Exercise instructions
It is required that the lines from the top of the listing through the line with "Figure 6. Optical" be reproduced exactly, excluding pictures.
##### Dataset excerpt #####
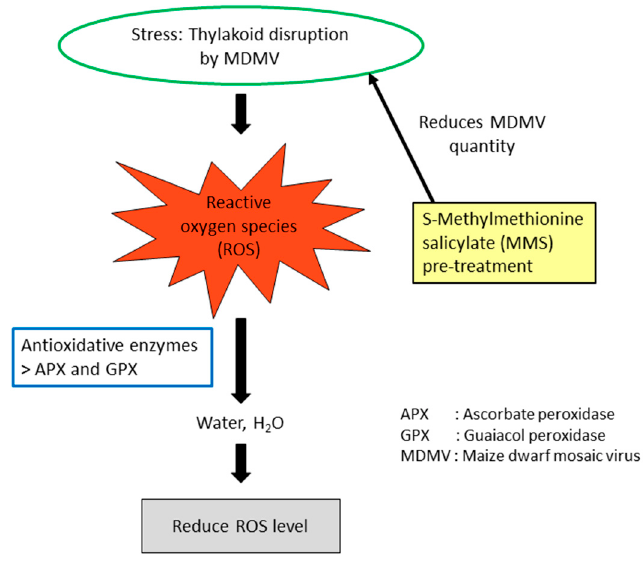
Figure 5. Role of S-Methylmethionine salicylate in the prevention of reactive oxygen species (ROS) development in corn plants.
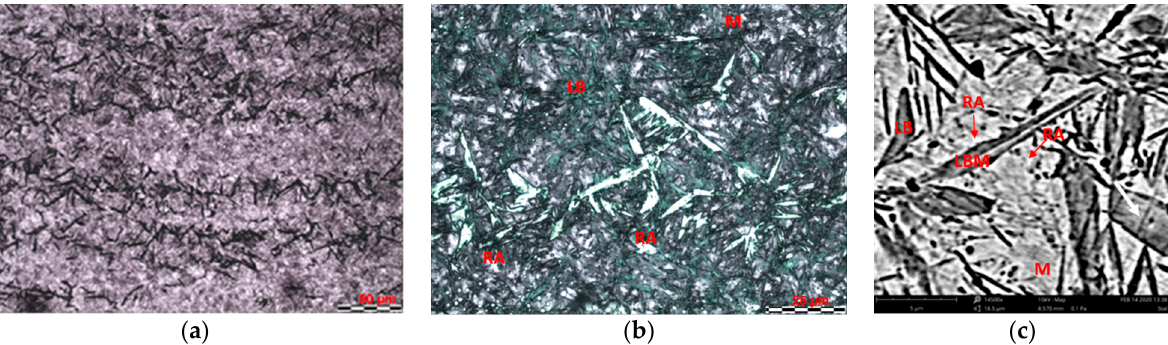
Figure 12. Microstructure of steel 100CrMnSi6-4 after austempering at 150 °C: ( a ) segregation of the microstructure; ( b ) observation of the microstructure details showing lower bainite plates (LB), retained austenite (RA), and martenzite (M) etched with Nital; and ( c ) a SEM micrograph of the lower bainite with midrib (LBM) formed at 150 °C.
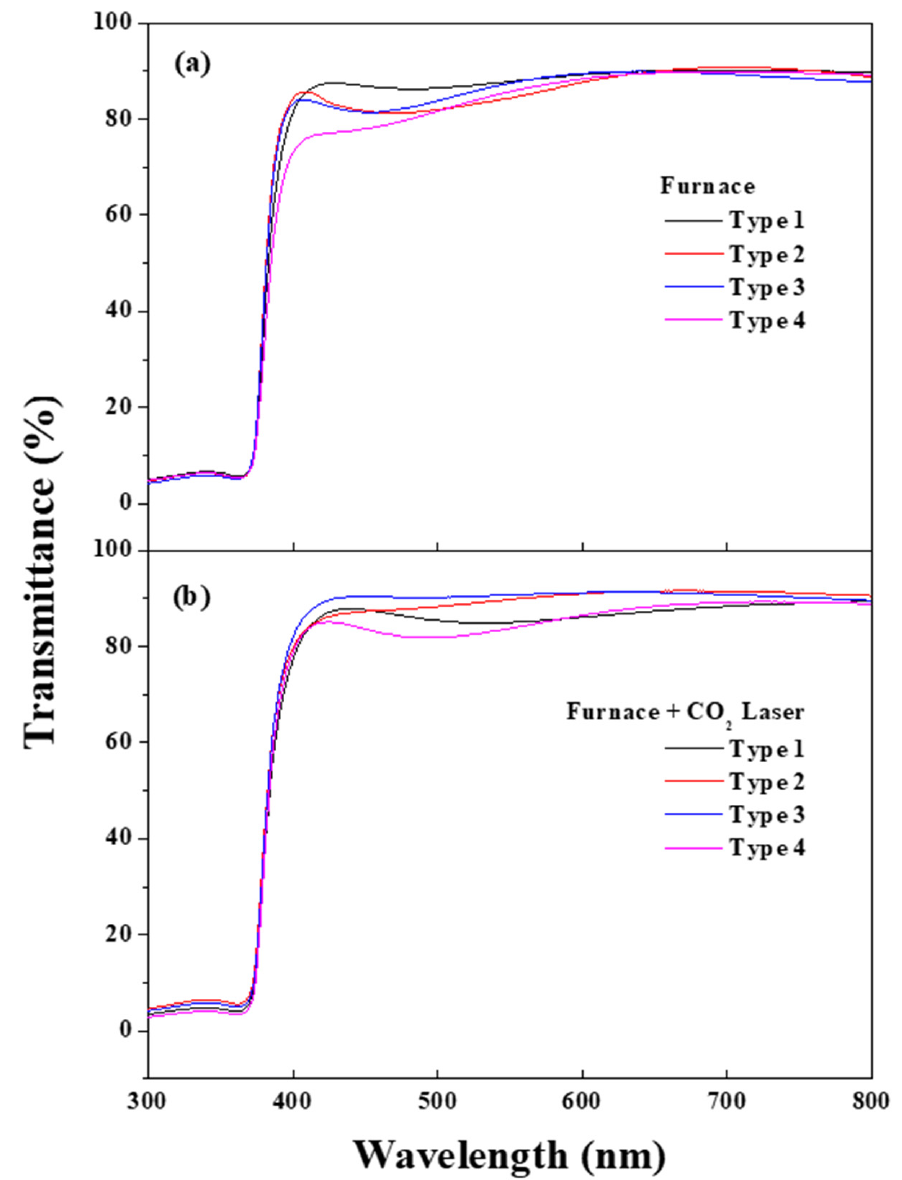
Figure 6. Optical transmittance of 4 types of (In, Ga) co-doped multilayered thin films after electrical furnace ( a ) and furnace & CO 2 laser annealing ( b ).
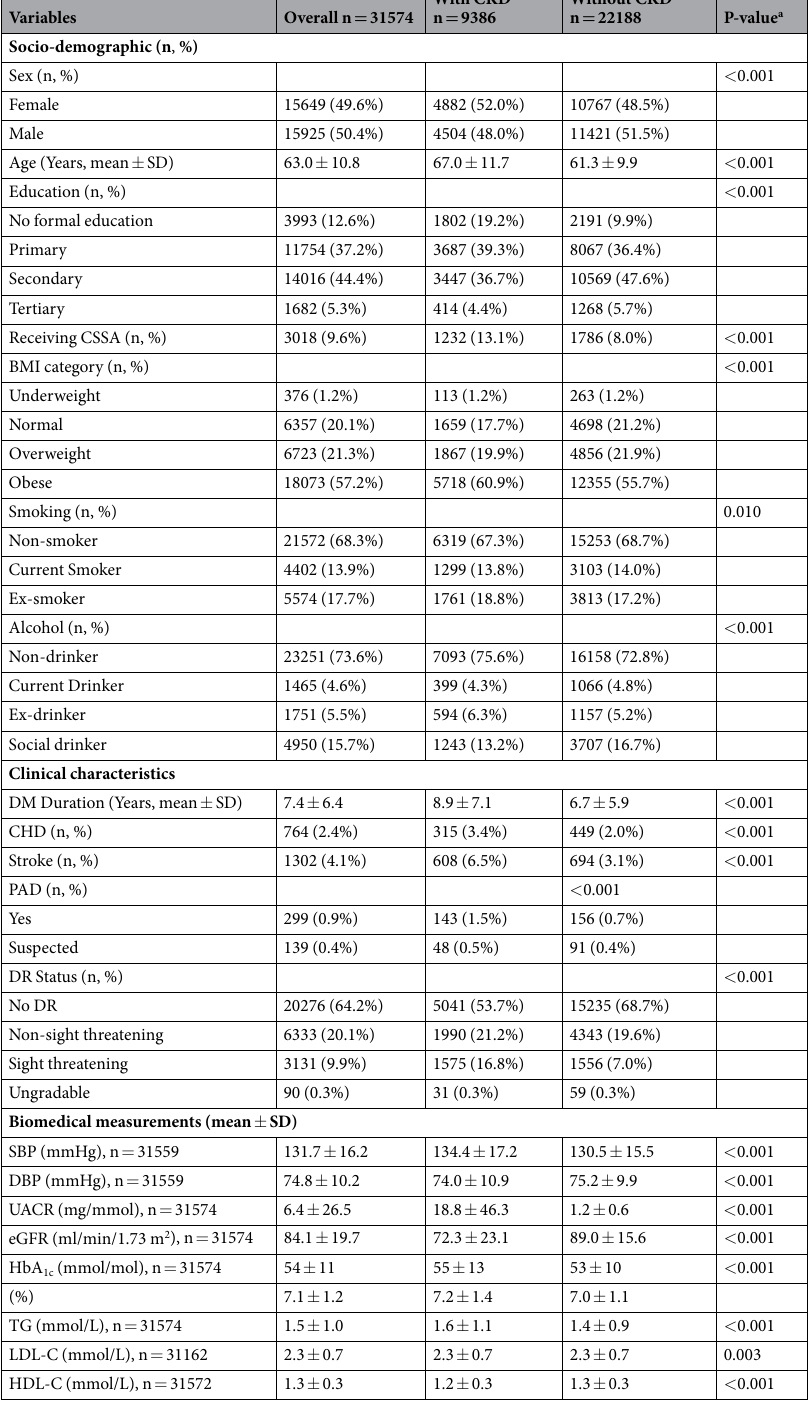
Table 1. Descriptive statistics of demographic and clinical characteristics of all the people with type 2 diabetes, those with and without chronic kidney disease (CKD). a P-Value of Chi-square test for categorical data and of Mann-Whitney test for continuous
#####
Answer to this problem
Figure 5. Role of S-Methylmethionine salicylate in the prevention of reactive oxygen species (ROS) development in corn plants.
Figure 12. Microstructure of steel 100CrMnSi6-4 after austempering at 150 °C: ( a ) segregation of the microstructure; ( b ) observation of the microstructure details showing lower bainite plates (LB), retained austenite (RA), and martenzite (M) etched with Nital; and ( c ) a SEM micrograph of the lower bainite with midrib (LBM) formed at 150 °C.
Figure 6. Optical transmittance of 4 types of (In, Ga) co-doped multilayered thin films after electrical furnace ( a ) and furnace & CO 2 laser annealing ( b ).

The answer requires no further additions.